> Data items

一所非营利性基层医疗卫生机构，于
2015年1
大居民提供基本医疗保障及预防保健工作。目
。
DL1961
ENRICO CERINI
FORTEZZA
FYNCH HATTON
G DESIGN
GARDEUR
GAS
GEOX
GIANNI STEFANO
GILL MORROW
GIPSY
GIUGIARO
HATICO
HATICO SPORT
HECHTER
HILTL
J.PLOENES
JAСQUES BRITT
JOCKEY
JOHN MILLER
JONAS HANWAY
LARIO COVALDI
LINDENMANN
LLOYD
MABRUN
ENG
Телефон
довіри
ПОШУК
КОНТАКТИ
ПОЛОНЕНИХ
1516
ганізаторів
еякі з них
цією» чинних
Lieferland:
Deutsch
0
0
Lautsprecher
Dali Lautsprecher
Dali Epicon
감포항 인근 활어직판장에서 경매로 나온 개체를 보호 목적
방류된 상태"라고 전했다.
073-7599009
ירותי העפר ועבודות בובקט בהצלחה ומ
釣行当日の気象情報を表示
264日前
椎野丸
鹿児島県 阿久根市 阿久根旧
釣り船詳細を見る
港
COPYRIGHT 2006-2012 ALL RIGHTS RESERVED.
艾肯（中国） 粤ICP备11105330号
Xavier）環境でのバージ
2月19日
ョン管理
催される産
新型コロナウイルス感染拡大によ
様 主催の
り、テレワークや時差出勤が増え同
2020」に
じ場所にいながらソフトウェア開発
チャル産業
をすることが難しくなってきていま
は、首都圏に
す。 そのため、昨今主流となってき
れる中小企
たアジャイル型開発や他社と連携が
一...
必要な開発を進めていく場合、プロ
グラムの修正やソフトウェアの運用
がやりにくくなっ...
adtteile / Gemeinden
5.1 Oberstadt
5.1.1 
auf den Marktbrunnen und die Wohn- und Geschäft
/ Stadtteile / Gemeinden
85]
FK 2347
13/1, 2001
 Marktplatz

> DIRECTIONS
In the records above, find each line with the word "Gemeinden" and copy it.

> RESPONSE TO THIS TASK
adtteile / Gemeinden
/ Stadtteile / Gemeinden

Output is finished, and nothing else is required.